The Reformed Evangelical Presbyterian Church of Colombia (in Spanish Iglesia Reformada Evangélica Presbiteriana de Colombia or IREPC), also known as Reformed Church of Latin America, is a Protestant Reformed denomination, founded in Colombia in 1992, by missionaries from the Presbyterian Church in America.

== History ==

Presbyterianism arrived in Colombia in 1855, when Reverend Ramón Montsalvatge arrived in the country. His work led to the formation of the Presbyterian Church of Colombia (PCC).

In 1992, missionaries from the Presbyterian Church in America (IPA) began planting churches in Bogotá. Several churches arose from there, which could not affiliate with the Presbyterian Church of Colombia (PCC) due to doctrinal differences between the PCC and the IPA.

Together, these churches decided to form a new denomination, the "Reformed Evangelical Presbyterian Church of Colombia" (IREPC). The first general assembly was held in 2000.

The first Colombian pastors ordained were Rev.
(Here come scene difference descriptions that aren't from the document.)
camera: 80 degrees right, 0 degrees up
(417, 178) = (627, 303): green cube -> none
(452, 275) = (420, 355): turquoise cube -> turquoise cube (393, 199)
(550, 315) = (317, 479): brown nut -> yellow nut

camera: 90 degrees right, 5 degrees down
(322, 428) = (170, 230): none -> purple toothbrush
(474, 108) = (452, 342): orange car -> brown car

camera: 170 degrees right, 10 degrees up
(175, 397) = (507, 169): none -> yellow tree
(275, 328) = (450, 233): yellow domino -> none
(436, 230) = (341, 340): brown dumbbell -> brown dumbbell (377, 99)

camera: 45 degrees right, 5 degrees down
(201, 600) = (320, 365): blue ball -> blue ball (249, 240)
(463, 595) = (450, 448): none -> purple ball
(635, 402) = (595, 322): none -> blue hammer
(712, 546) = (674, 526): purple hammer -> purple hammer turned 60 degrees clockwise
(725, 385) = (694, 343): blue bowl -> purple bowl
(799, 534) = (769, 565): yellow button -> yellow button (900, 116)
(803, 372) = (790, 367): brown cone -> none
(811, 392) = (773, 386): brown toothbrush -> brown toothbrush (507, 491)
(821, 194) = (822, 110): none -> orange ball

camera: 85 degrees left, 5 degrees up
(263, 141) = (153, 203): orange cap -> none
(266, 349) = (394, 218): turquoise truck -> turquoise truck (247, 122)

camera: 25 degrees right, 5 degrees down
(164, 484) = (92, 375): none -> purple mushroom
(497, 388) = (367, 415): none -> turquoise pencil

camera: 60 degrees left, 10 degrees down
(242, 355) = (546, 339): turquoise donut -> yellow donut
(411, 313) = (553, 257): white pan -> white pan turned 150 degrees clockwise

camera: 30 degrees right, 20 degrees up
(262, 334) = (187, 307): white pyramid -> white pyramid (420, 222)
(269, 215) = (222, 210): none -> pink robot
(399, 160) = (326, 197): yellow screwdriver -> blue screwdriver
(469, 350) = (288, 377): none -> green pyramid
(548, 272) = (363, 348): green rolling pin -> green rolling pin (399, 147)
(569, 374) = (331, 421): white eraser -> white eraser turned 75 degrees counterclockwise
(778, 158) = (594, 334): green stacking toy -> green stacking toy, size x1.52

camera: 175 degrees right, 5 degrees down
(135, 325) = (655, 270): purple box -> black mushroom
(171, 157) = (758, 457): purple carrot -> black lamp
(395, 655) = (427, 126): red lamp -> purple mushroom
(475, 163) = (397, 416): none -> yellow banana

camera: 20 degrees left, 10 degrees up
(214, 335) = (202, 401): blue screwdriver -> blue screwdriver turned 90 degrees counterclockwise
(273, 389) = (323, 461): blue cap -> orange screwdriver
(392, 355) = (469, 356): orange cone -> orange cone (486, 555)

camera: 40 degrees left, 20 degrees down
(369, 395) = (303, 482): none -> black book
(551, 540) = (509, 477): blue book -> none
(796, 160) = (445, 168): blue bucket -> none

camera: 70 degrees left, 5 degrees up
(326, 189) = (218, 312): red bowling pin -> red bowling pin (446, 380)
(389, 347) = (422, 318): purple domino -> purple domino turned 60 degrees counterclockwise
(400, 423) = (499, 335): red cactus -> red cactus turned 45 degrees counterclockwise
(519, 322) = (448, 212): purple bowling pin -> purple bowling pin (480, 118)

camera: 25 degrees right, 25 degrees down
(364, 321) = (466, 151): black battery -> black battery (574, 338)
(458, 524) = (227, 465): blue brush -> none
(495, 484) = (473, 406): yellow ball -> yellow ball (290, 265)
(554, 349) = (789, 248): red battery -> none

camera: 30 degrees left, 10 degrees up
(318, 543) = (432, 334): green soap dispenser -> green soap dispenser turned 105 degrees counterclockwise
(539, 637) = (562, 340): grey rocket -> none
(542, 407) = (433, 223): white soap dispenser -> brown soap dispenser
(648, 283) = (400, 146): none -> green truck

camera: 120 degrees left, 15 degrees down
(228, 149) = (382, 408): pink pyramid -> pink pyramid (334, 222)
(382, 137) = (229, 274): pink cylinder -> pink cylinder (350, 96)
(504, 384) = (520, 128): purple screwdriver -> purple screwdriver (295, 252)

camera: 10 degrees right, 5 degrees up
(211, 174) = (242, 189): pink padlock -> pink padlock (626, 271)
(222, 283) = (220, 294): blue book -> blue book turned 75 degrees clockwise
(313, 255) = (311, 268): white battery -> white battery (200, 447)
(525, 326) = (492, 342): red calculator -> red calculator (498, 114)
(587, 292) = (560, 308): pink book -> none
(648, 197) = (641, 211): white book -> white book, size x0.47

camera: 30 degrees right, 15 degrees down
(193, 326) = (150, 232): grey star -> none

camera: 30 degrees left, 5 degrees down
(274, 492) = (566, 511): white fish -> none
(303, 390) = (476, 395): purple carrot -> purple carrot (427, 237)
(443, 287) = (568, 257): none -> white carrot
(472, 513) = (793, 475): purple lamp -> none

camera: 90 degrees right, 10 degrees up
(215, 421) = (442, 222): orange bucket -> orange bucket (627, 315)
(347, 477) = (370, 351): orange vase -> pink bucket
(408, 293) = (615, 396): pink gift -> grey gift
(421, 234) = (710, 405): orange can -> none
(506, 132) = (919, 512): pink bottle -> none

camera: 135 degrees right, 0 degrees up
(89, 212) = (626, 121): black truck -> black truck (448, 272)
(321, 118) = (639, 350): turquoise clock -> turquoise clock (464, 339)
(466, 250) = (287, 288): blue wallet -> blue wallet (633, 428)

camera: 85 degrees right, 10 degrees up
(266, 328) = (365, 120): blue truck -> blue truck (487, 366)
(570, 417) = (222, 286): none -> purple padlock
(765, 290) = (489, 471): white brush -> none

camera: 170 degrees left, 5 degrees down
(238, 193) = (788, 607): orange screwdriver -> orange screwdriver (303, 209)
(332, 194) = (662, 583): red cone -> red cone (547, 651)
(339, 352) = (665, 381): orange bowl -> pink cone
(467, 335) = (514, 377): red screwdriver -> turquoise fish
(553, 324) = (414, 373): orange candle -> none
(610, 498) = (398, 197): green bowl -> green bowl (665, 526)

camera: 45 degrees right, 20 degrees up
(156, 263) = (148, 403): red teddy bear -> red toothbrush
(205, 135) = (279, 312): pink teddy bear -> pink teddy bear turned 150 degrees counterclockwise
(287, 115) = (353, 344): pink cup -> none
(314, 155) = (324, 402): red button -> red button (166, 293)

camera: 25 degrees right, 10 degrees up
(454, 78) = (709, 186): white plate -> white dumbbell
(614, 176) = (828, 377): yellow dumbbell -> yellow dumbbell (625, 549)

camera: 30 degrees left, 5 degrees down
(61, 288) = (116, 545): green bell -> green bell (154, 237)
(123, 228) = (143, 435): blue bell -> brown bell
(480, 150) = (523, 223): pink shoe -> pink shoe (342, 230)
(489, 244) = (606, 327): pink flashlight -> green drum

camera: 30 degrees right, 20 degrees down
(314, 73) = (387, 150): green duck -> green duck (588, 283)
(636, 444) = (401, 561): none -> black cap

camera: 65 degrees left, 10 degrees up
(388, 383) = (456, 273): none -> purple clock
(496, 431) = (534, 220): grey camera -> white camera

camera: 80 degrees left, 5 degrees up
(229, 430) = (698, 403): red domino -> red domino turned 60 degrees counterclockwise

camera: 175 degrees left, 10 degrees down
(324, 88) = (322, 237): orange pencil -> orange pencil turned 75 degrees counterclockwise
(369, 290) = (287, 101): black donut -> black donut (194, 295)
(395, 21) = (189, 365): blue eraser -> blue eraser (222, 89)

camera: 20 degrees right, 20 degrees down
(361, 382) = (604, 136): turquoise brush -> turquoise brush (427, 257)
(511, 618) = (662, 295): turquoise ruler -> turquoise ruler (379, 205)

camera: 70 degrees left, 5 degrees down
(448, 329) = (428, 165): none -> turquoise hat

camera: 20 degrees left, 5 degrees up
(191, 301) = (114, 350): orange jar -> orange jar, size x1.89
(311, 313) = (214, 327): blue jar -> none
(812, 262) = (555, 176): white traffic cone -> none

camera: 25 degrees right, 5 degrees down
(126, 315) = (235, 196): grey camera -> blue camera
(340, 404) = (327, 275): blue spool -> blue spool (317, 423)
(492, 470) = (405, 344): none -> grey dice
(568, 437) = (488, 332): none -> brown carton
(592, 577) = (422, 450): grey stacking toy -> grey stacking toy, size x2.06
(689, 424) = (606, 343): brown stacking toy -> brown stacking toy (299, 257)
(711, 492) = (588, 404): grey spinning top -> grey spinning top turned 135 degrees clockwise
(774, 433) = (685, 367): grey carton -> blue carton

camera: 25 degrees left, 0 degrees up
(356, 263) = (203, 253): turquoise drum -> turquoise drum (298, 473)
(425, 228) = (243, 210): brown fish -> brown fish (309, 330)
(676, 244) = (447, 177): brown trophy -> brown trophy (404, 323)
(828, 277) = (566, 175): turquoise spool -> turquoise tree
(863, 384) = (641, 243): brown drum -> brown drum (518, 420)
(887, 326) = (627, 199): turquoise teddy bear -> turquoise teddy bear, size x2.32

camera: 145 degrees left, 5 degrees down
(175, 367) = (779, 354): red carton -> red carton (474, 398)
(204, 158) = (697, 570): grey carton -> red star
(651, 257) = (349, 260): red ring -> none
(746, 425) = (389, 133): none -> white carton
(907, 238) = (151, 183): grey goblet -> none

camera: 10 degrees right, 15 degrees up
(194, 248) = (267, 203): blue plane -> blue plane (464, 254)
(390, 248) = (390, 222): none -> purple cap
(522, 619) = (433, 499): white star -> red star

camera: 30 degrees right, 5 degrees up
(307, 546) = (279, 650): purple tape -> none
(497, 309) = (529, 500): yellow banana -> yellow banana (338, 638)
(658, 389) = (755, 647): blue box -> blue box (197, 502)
Rafael Leal and James Leal, in 2001.

Since then, the denomination has grown to 14 churches in 2 presbyteries.

== Doctrine ==
The denomination subscribes to the Westminster Confession of Faith, Westminster Larger Catechism and Westminster Shorter Catechism.

== Theology ==
- Westminster Confession of Faith - the original form of 1647, adopted by the Presbyterian church in the nineteenth century.
- Westminster Shorter Catechism
- Westminster Larger Catechism

== Inter-Church Relations ==

The denomination was once a member of the World Reformed Fellowship.

In 2010, the IREPC sent a delegate to the Supreme Council of the Presbyterian Church of Brazil.